• _DOCUMENT TEXT_
Travel Log // May 1, 2019

There is a rush that happens when I land in a new place. The week prior to departure I am overcome with nerves. For one month excursions, I may be leaving employment or in this case my house and my job, with all of my things in storage, and no definite plans except to write. 

Three nights before takeoff, I am unable to sleep, my stomach is in knots. I am imagining the worst scenarios - scenarios I won’t dare to mention here. My dreams are a mix of nerves and palpable imagery of my worst fears, AND my deepest desires for the trip ahead. 

This IS immersive travel. This is approaching the unknown and the unfamiliar. To write about it  now, my words seem to fail to me. The intensity of emotion that rushes through my body cannot be captured in two dimensional white space, or on a flat screen, without the buoyancy of sound and feeling. The feeling is familiar. It is the same push, the same impetus to create. 

Only now, as I’m preparing to land, does my mind go from foggy mess to inspired words, rolling out of me like a torrent. I am quickly recognizing pen and paper will not be able to keep up with inspiration, as I jot down as quickly as my thumbs can nimbly flow, simultaneously interpreting racing thoughts into coherent text on a mobile screen. Thank Goddess for the Notes section!

 I cannot hold back, and watching expectant eyes hold me accountable to reveal the hidden, to discover the new, to express the play by play, and hash out all the details of what has become commonplace for me - travel, and for which because of my constitution, temperament and life experiences, I am more than well-equipped to do, and yet also thoroughly exhausted from the doing of it


Welcome to Copenhagen! It is ritual of mine when in Copenhagen to grab a Medister (the fattest, juiciest and more unhealthy of all the options) in a hot dog bun, covered with crispy onion chips, sweet sliced pickles, spicy mustard sauce, and a slightly sweet, fruity ketchup. Now I never eat sausages - ever! But when in Europe pork, dairy and bread become my temporary middle name. Steff’s Place in my go to spot, however I’ve come across a few organic options popping up here and there. Total price is 36 DKK for just the dog, a little over 60 DKK to add soda or sparkling water, or a good 85 DKK to tack on a Carlsberg beer instead. Although I’m still slightly full from my in flight meal (always get a meal with your ticket), the ritual of scarfing down a juicy, fleshy, messy dog tells my mind and my body that my journey has just begun.

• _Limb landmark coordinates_
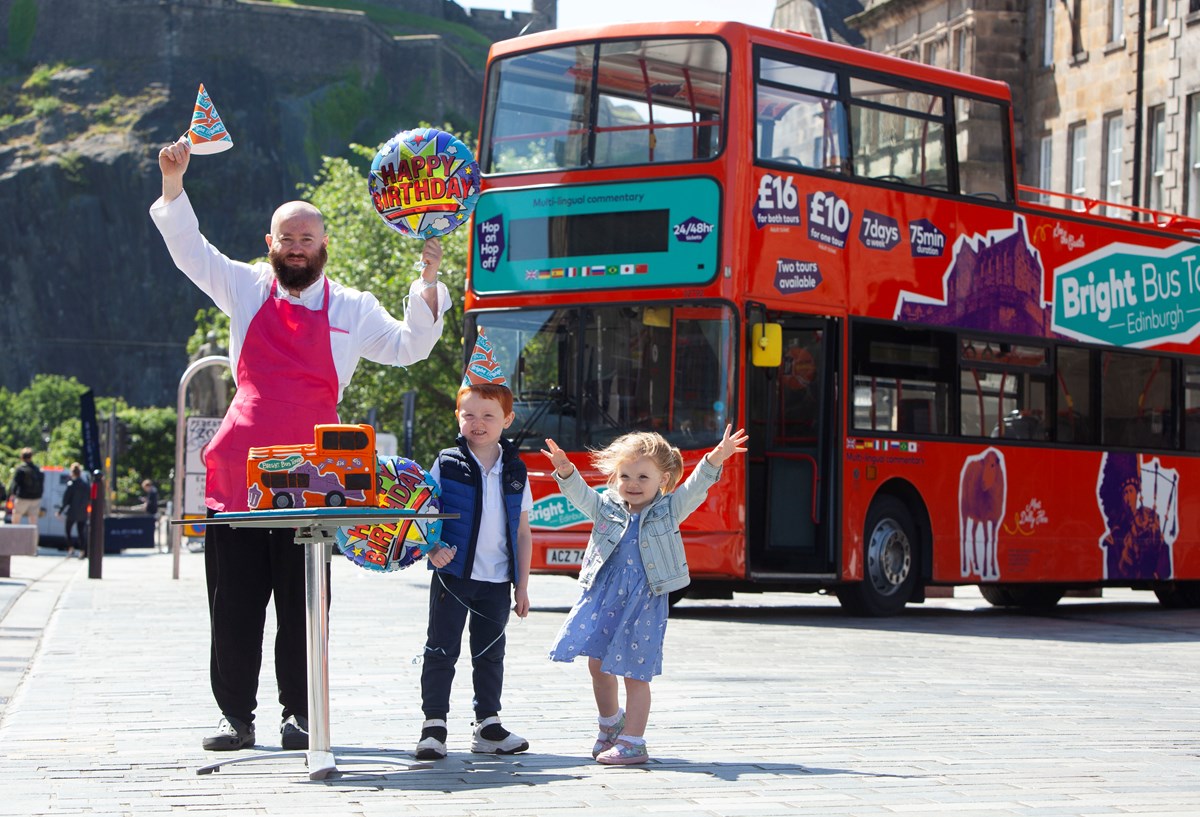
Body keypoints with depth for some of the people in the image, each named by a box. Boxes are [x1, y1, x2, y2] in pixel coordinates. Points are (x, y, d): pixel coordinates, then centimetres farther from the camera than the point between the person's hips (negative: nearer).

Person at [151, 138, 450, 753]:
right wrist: (173, 181, -5)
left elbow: (409, 348, 8)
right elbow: (189, 250, 7)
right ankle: (236, 717, 10)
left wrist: (427, 283, -4)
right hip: (239, 472, 1)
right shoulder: (247, 289, 11)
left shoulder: (351, 309, 10)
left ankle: (299, 714, 10)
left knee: (302, 604, 2)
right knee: (234, 603, 2)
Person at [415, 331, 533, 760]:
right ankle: (434, 725, 3)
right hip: (453, 576, -3)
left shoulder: (514, 472, 6)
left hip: (497, 580, 3)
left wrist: (522, 584, 8)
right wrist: (433, 550, -21)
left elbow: (523, 532, 10)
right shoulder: (446, 466, -1)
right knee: (441, 650, -2)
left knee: (491, 653, 10)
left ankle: (488, 725, 19)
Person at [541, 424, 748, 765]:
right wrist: (565, 472, -25)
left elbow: (695, 487, -10)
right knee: (598, 665, 10)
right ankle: (611, 724, 34)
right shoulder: (606, 507, 7)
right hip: (603, 597, 4)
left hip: (644, 602, -4)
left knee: (635, 673, -1)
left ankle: (632, 742, 6)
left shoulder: (668, 510, 1)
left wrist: (715, 459, -28)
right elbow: (580, 493, -3)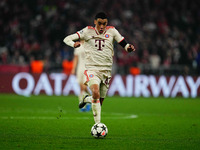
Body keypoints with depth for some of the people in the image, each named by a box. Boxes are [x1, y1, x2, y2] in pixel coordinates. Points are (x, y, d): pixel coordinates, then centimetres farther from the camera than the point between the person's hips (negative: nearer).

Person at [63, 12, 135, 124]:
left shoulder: (112, 31, 4)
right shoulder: (88, 31, 0)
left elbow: (124, 44, 6)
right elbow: (67, 39, -2)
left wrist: (129, 47, -18)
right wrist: (74, 44, -25)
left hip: (106, 70, 3)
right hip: (92, 69, -3)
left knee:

• _YOUR OBJECTIVE_
In the travel log, which place does the writer name as the go-to spot for a sausage in Copenhagen?

• _EXERCISE RESPONSE_
Steff’s Place.